• Activities:
1/ According to the excerpt about Mars methane and the Orbital ATK agreement, on what date will Mars pass close to the orbit of comet C/2007 H2 Skiff?
2/ Extend the excerpt about Mars methane and the Orbital ATK agreement, starting right after its final sentence.

• Extracted text:
################

Another hypothesis, which has an opportunity to be tested in just a few weeks:

Other scientists are looking skyward. Marc Fries, the cosmic dust curator at Johnson Space Center in Houston, Texas, says the source of methane spikes could be the hail of tiny meteors that falls when a planet crosses a comet’s orbit and sweeps up carbon-rich dust and debris shed by the comet. Fries says that as the dust particles vaporize at altitudes of tens of kilometers, the same chemical reaction that produces methane from interplanetary dust at the surface would take place more quickly, driven by the stronger UV light at high altitudes. All the claimed methane spikes over the past 2 decades occurred within about 2 weeks of a known martian meteor shower, Fries and his colleagues found. “It could be a cause, and it could be a coincidence,” he says.

It happens that Fries will have a chance to test the hypothesis. On 24 January, Mars will have a close brush—less than a tenth of the Earth-moon distance—with the orbit of comet C/2007 H2 Skiff. Mumma is skeptical about Fries’s idea, but he will nevertheless be watching for methane with his telescope in Hawaii in the days after the encounter. The MAVEN and Curiosity teams also plan to watch. “This is a great opportunity to test this hypothesis,” Crismani says.

Orbital ATK Signs Cooperative Agreement with U.S. Air Force Space and Missile Systems Center

The CRADA provides the framework and plan for data exchanges needed to certify Orbital ATK’s Next Generation Launch (NGL) system to carry National Security Space missions.

################

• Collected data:
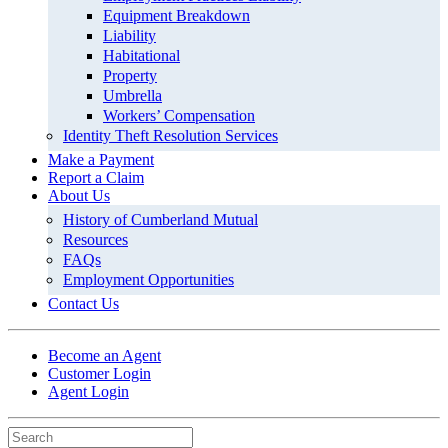
Equipment Breakdown
Liability
Habitational
Property
Umbrella
Workers’ Compensation
Identity Theft Resolution Services
Make a Payment
Report a Claim
About Us
History of Cumberland Mutual
Resources
FAQs
Employment Opportunities
Contact Us
Become an Agent
Customer Login
Agent Login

################

• Answers to each task:
1/ 24 January

2/
Orbital ATK is currently in early production of development hardware for NGL. To date, the company has jointly invested with the Air Force more than $200 million to develop the NGL rocket family.

The next phase of the NGL program is expected to begin when the Air Force awards Launch Services Agreements in mid-2018, which would entail full vehicle and launch site development

Plans could change, obviously, but the last bit there seems to confirm that Orbital ATK is only going to build this launch vehicle if they are awarded funding from the Air Force in the upcoming Launch Services Agreements.

Intelsat Orders MEV-2 from Orbital ATK

The vehicle was ordered by Intelsat S.A. to provide life extension services for an Intelsat satellite. Orbital ATK is now producing MEV-1, the industry’s first commercial in-space satellite servicing system, for Intelsat with launch scheduled for late 2018. Under this new agreement, Orbital ATK will manufacture, test and launch MEV-2 and begin mission extension services in mid-2020.

Someone over at Intelsat has been doing a lot of math, and it looks like Orbital ATK was serious—the business case closes.

ZUMA, USA 276, and ISS

ZUMA has been wrapped up in the mystery surrounding USA 276 and the ISS since last November, when Marco Langbroek found that its launch window and trajectory lined up very closely to their orbits.

After a few delays (with little insight into their causes, much like the launch of USA 276…), things seem to be lining up again:

The new launch window for January 6th is the same as it was in November: 1:00 UT to 3:30 UT. This excludes a launch (exactly) into either the ISS or USA 276 orbital planes, as the latter only pass over the Florida launch site after the launch window has ended.

This would seem to suggest that the coincidence in time of the launch window and orbital plane passages in November was indeed coincidence (but there is a "but": see below...).

On January 6th, the orbital plane of USA 276 passes over the launch site around 4:27 UT, an hour after the end of the launch window. The orbital plane of the ISS passes over the launch site around 7:04 UT, some 3.5 hours after the end of the launch window.

The launch already has slipped one day, and a few days further delay would slip the passage of the USA 276 orbital plane back into the launch window, as the moment of orbital plane passage shifts about 24 minutes earlier in time each day. This would happen already with a 3-day delay in launch. And a further delay eventually would do the same for the ISS orbital plane passage after several more days.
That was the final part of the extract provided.